Recurring Meetings

Subscribe to Recurring Meetings 4 post(s), 3 voice(s)

 
Avatar Jon 2 post(s)

Is there a way to set up a recurring meeting? How would I enter a status meeting that occurs every Friday from 9:00 to 10:00 for the next year?

 
Avatar Charles Seybold administrator 131 post(s)

My advice Jon, is don’t even try. That is what calendars are for and adding them will just serve to clutter up your plan. We recommend baking overhead into your estimates. Everybody has a certian amount of overhead in their work like regular meetings and reading email. Our advice is to just factor that in when you estimate by basing your estimates on realistic days, not ideal work days.

The other thing to do is make sure you make your ranged estimates wide enough to capture the realistic uncertianty in your environment. The most common thing people do when they first start estimating in ranges is to make the ranges to narrow. Don’t try to be too precise.

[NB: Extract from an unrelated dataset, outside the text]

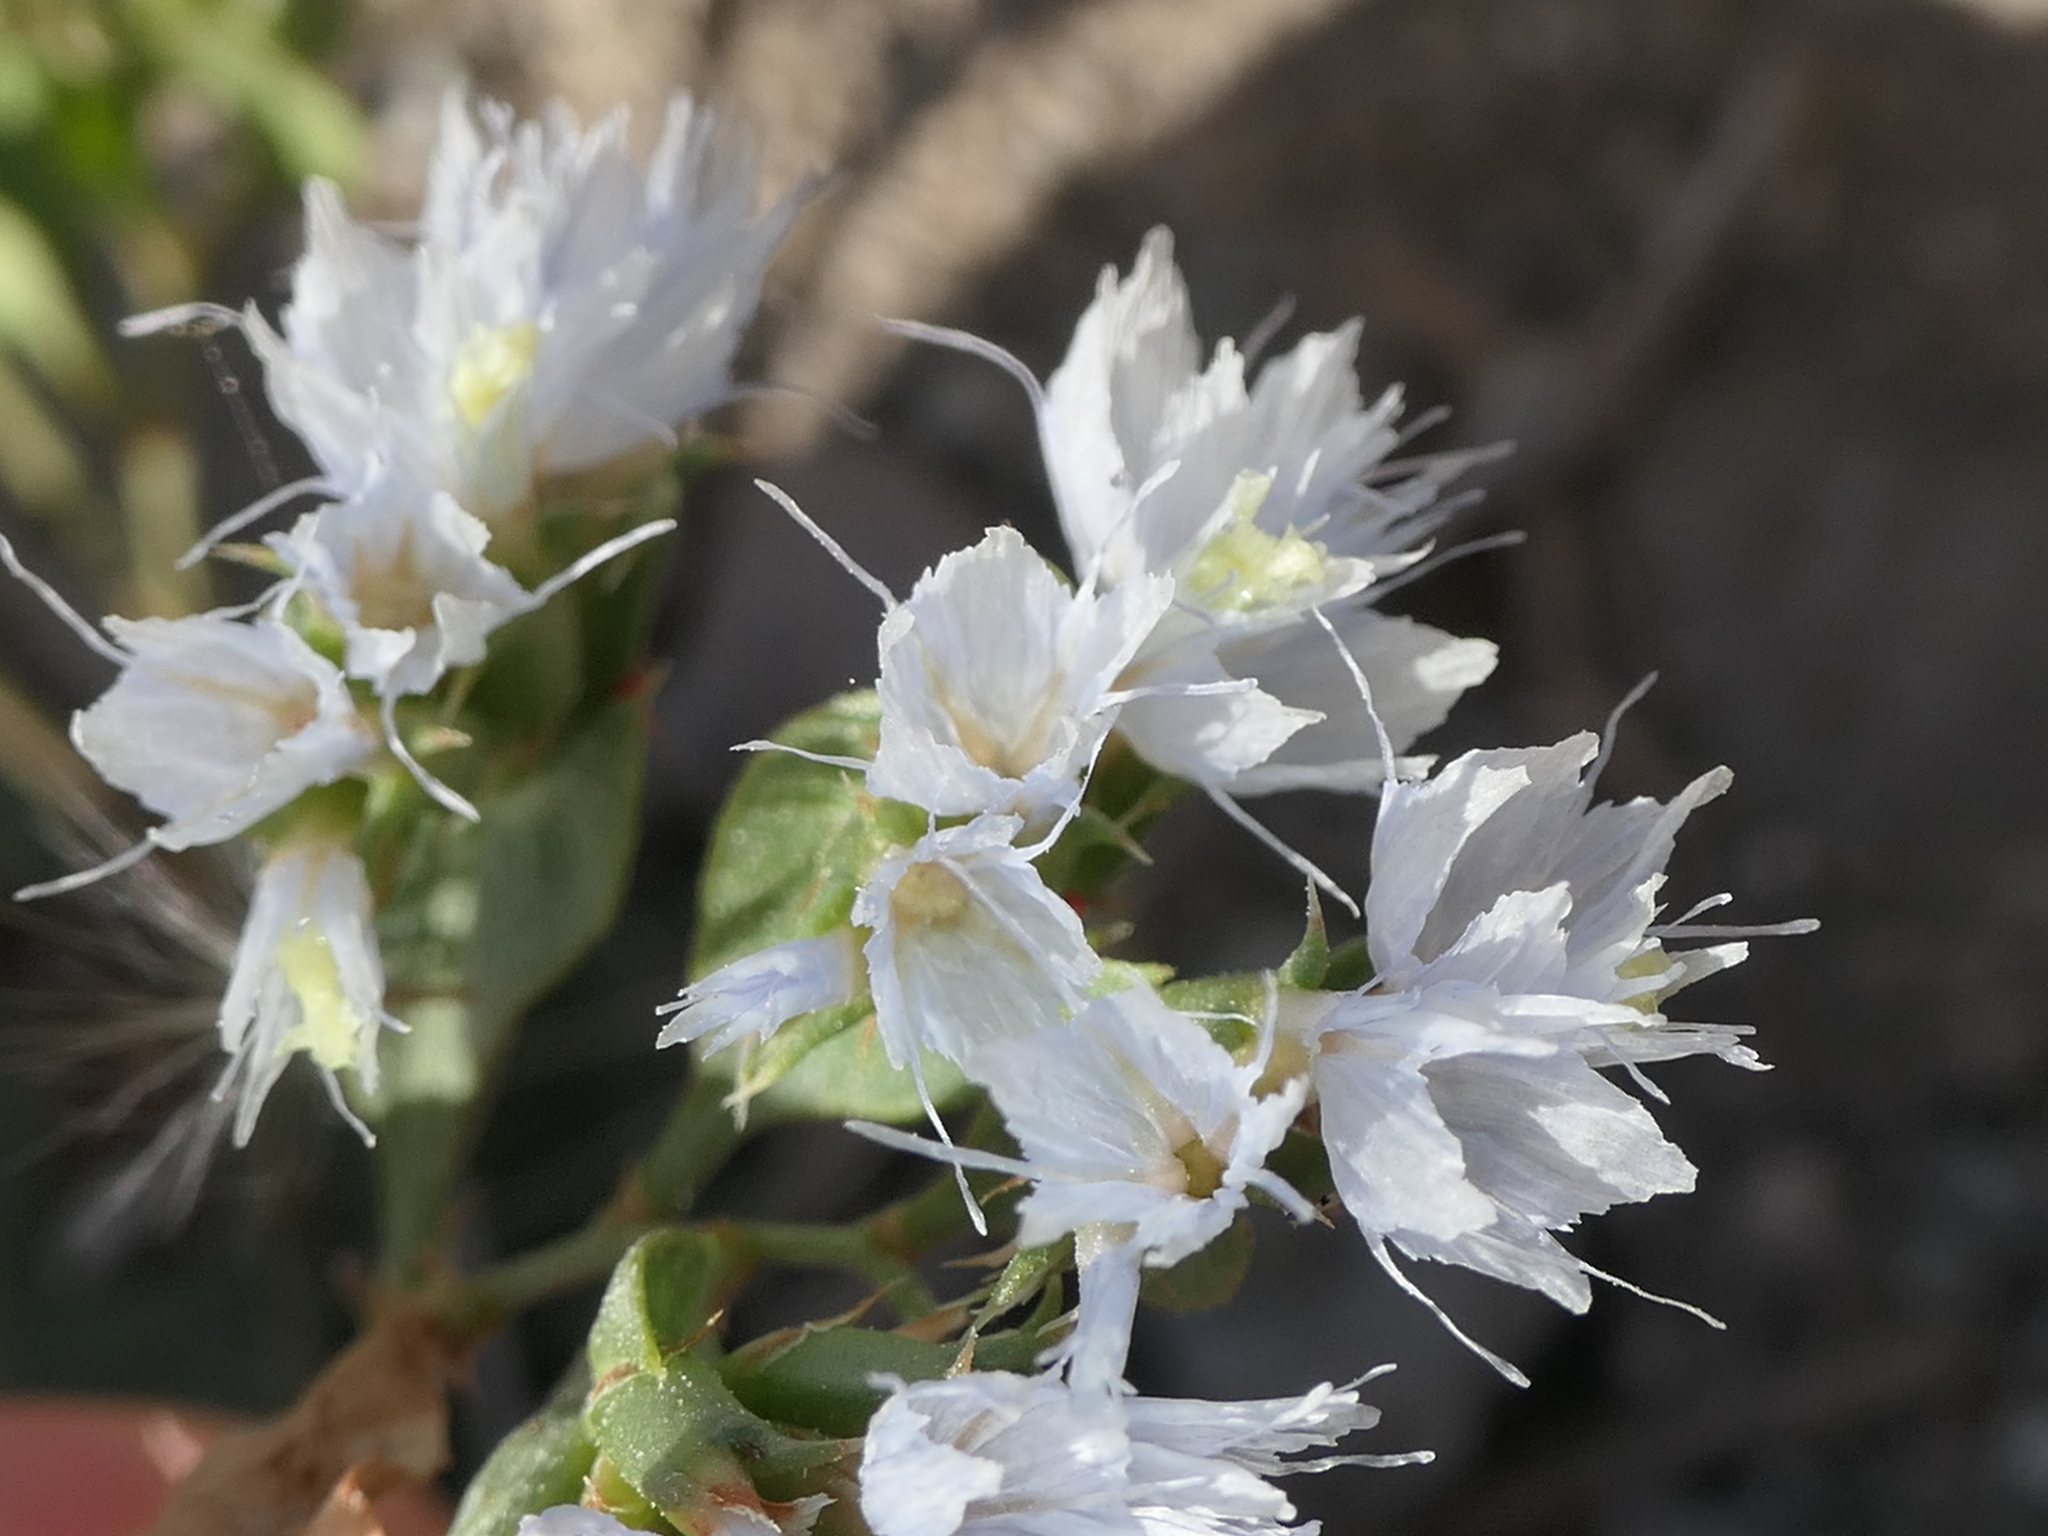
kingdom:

Another thing you might do is create some supporting tasks for unplanned stuff that is unestimated, but there if you want to track against it; for example, “Sales Team Support” might linger in an engineering plan and people can track time against it if it comes up.

On our team we also do some interesting stuff with prioritized project folders that model our process. You might find my blog post on it interesting:
http://www.liquidplanner.com/blog/?p=45

Thanks for participating in our beta!

 
Avatar wingerrb 16 post(s)

I can understand using the calendar for recurring meetings, but what about other recurring tasks in a project? For example, there could be a task once a week to import the latest data into a testing environment. I would think this would be included in your project estimate because it would certainly affect your time line if it was an involved process.

 
Avatar Charles Seybold administrator 131 post(s)

@wingerrb – I think tastes differ on this for sure, but my take on it is that recurring tasks are like recurring meetings for one person. They are part of your over head. I put them on my calendar.

If you want the task to be part of the plan, that’s a different story. Ultimately we’ll probably add that feature but we don’t have it now (it’s actually a fairly tricky one to build right). If you don’t have to have a specific line item in the plan for the task, then either bake the overhead into estimates of related work or reduce your availability to something like 4 days a week instead of 5 and assume you lose a day a week to general over head.

If you need the line item as a reminder and to track actual work, you could just leave a single task open (non marked done) with no estimate and log time to it as you work on it.

Lastly, you could duplicate the task over and over but, I don’t recommend that until we release our item duplicate feature; it will also clutter up your plan.

Planning scenarios differ; I generally recommend the simplest model of the work you can have and make sure you estimate in realistic ranges.